Wie verhindern Sie, dass Nutzer dann den Eindruck erhalten, Bewertungen würden nur freigeschaltet, wenn sie positiv ausfallen, wie es auf manchen Portalen der Fall zu sein scheint?

Jeder Anbieter, der mit Who Finance einen Vertrag unterschreibt, unterschreibt damit auch, dass negative Kundenbewertungen der Berater nicht unterdrückt werden. Denn die Anbieter verstehen, dass ein Portal, das nur positive Kundenmeinungen zulässt, unsinnig wäre.

Dennoch überwiegen positive Bewertungen bei Weitem. Das lässt sich damit erklären, dass Kunden nach einem Kauf vor allem ihre eigene Kaufentscheidung bewerten. Deshalb sind Bewertungen kurz nach einer Kaufentscheidung eher positiv. Dieser Hang zu positiven Bewertungen ist normal. Dennoch muss man Verbrauchern die Möglichkeit geben, auch negative Urteile abzugeben, und das nicht so schwer machen, dass die Nutzer die Lust verlieren, negative Bewertungen abzugeben.

Auch bei uns gibt es natürlich Regeln dazu, was nicht in der Bewertung stehen darf. Neben Schmähkritiken gehört dazu auch, dass über nichts geschrieben werden darf, was aktuell vor Gericht verhandelt wird. Anbieter haben auch die Möglichkeit, gegen negative Bewertungen Einspruch zu erheben, dann wird zwischen beiden Seiten vermittelt. Das geht dann zu 80 bis 90 Prozent zugunsten des Bewerters aus, zu etwa 10 Prozent für den Anbieter.

Wenn Banken selbst eine Bewertungsfunktion auf ihren Seiten einbauen wollen, müssten sie diese jetzt auch prüfen. Und wenn eine Bank eine nicht authentische negative Bewertung löscht, hat sie schnell einen gewaltigen Shitstorm. Eine Plattform wie Who Finance hingegen kann das tun.

Namentlich im Reisebereich gibt es das Problem mit Fake-Bewertungen. Stellen Sie das auch fest?

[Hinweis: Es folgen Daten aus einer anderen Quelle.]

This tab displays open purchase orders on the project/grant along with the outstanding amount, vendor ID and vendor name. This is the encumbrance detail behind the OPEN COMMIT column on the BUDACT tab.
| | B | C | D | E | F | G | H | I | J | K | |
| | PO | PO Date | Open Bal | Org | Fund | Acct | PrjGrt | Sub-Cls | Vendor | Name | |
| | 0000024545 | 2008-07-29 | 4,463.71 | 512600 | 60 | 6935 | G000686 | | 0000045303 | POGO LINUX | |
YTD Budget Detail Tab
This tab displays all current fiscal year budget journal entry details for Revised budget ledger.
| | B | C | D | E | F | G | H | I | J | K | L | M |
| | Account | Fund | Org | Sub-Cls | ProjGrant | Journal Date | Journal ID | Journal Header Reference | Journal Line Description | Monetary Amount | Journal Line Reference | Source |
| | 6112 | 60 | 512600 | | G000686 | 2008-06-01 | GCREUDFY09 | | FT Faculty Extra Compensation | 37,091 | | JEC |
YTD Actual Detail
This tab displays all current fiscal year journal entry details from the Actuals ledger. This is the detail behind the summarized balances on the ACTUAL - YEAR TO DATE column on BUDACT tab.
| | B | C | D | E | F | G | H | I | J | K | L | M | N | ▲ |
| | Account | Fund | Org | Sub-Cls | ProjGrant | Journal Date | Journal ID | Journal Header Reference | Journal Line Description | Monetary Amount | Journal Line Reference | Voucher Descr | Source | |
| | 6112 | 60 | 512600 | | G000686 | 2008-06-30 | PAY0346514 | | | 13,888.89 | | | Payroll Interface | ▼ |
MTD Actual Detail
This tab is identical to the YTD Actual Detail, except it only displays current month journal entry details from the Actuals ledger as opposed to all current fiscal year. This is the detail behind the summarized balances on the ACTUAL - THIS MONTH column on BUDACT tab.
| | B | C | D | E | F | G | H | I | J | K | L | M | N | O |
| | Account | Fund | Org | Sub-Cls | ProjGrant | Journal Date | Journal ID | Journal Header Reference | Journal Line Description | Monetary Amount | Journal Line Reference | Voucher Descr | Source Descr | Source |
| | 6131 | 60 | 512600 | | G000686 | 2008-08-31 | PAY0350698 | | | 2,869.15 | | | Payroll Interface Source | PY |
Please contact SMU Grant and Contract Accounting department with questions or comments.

Den größeren Teil dessen, was wir nicht veröffentlichen, bewerten wir als falschpositiv. Falsch-negative Bewertungen sind seltener, aber auch sie kommen vor. Das wäre zum Beispiel der Fall, wenn vom Server eines Finanzvertriebs im großen Stil Berater eines Wettbewerbers negativ bewertet würden.

Wie sieht eigentlich das Geschäftsmodell von Who Finance aus? Basiert es auf Kooperationen mit Anbietern und Provisionen? Oder wie finanziert sich die Plattform?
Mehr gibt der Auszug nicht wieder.